A sample non-constant width age bin input array might look like this:

1
2
3
4
5
6
7
cd[0] = 340 # 1/2 of first year deaths in the first 3 months
cd[1] = 510 # another 1/4 (+170) of first year deaths in the next 3 months
cd[2] = 687 # another 1/4 (+177) of first year deaths in the last 6 months
cd[3] = 733 # 46 deaths in the second year (age 1)
cd[4] = 767 # 34 deaths in the third year (age 2)
...
cd[103] = 100_000  # 100,000 deaths by end of year 100

In this example, values returned from predict_year_of_death() would need to be mapped as follows:

1
2
3
4
5
6
7
0 -> (0, 3] months
1 -> (3, 6] months
2 -> (6, 12] months
3 -> 1 year
4 -> 2 years
...
102 -> 100 years

predict_age_at_death() takes an array of current ages (in days) and returns an array of predicted ages (in days) at death. The implementation assumes that the cumulative deaths input array to the estimator represents one year age bins. If you are using non-constant width age bins, you should manually convert bin indices returned from predict_year_of_death() to ages.
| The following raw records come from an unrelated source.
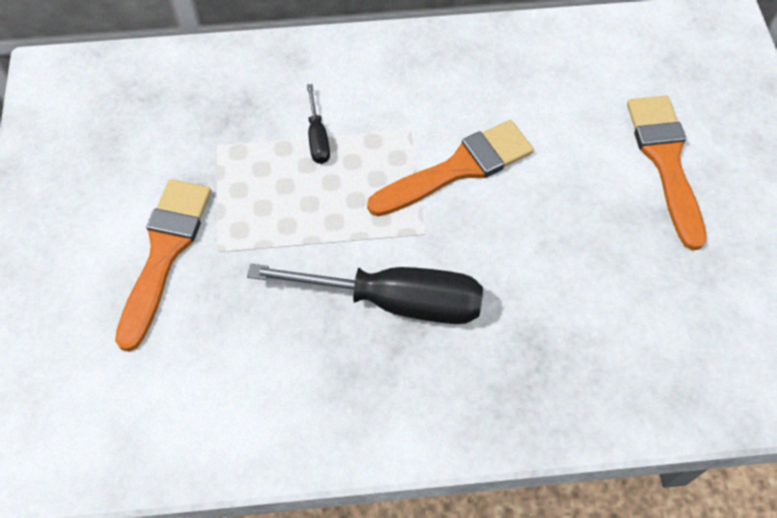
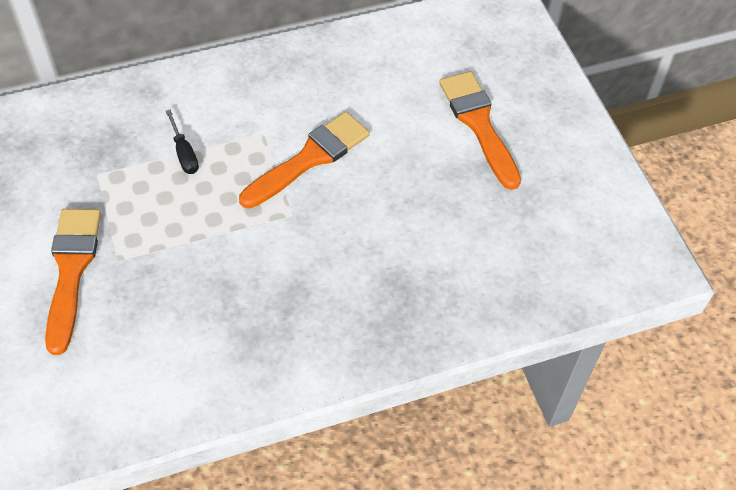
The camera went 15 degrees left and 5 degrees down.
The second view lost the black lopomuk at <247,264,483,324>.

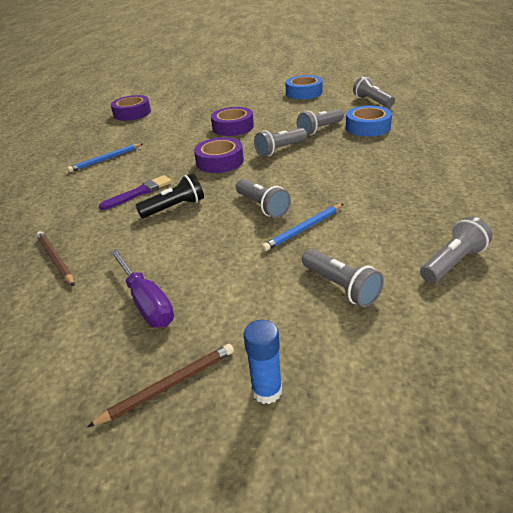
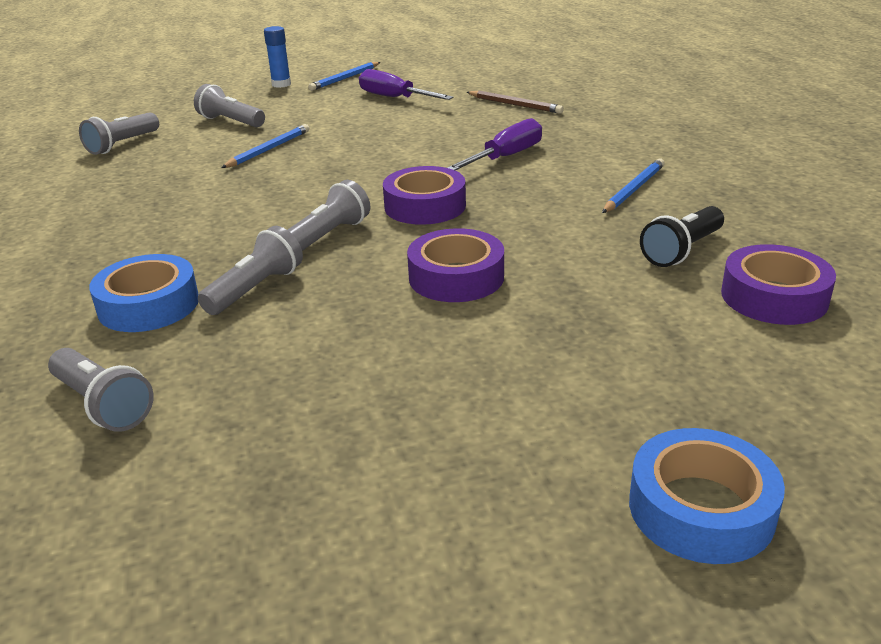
The camera went 160 degrees right and 5 degrees down.
What was the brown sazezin at <87,344,234,427> turned into the blue sazezin at <308,62,380,91>.
Where the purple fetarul stood at <99,175,172,210>, the purple lopomuk came to stand at <447,118,542,171>.
The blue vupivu ended up elsewhere, having gone from <285,75,323,99> to <629,428,785,564>.
The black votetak ended up elsewhere, having gone from <135,173,204,218> to <640,206,724,267>.
The second view lost the grey votetak at <236,179,291,218>.

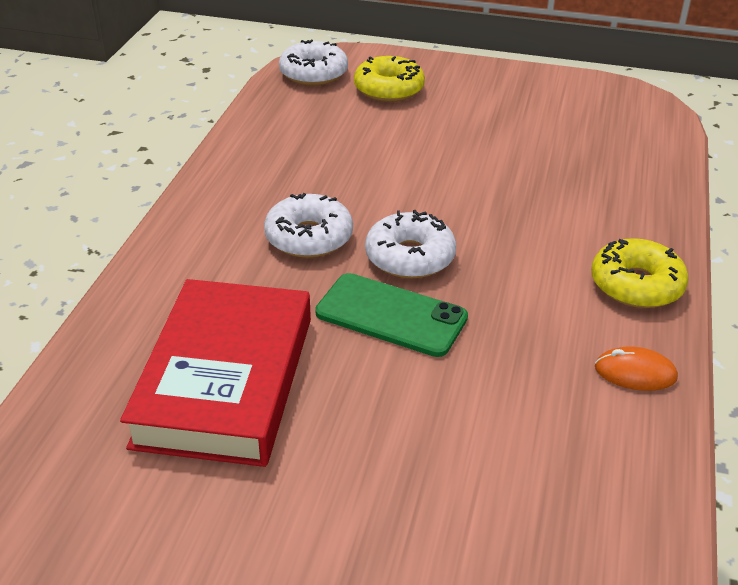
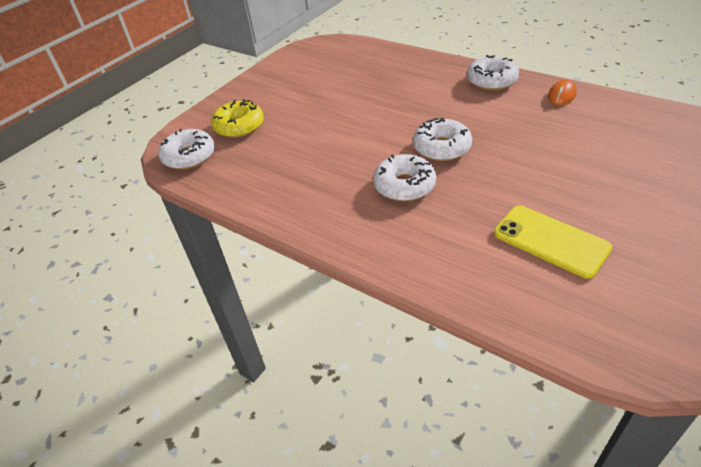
The camera went 65 degrees left and 5 degrees up.
What was the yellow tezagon at <591,238,689,308> turned into the white tezagon at <467,55,519,91>.
Where the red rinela stood at <120,279,311,467>, the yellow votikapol came to stand at <494,205,612,279>.
The second view lost the green votikapol at <315,273,468,357>.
To explore working with Kapaln-Meier estimators, see Non-disease death estimation.

Spatial distributions of populations

For spatial models, LASER includes functions to distribute populations across nodes. Populations may be distributed in either a skewed or tapered pattern.

For a skewed distribution, populations are distributed across nodes according to a simple exponential random distribution, with adjustments to ensure the total population and the specified fraction of rural population is adhered to.

For a tapered distribution, populations are distributed following a logarithmic-like decay pattern where the first node (node 0) receives the largest subset of the population (typically half the population), and subsequent nodes receive progressively smaller proportions.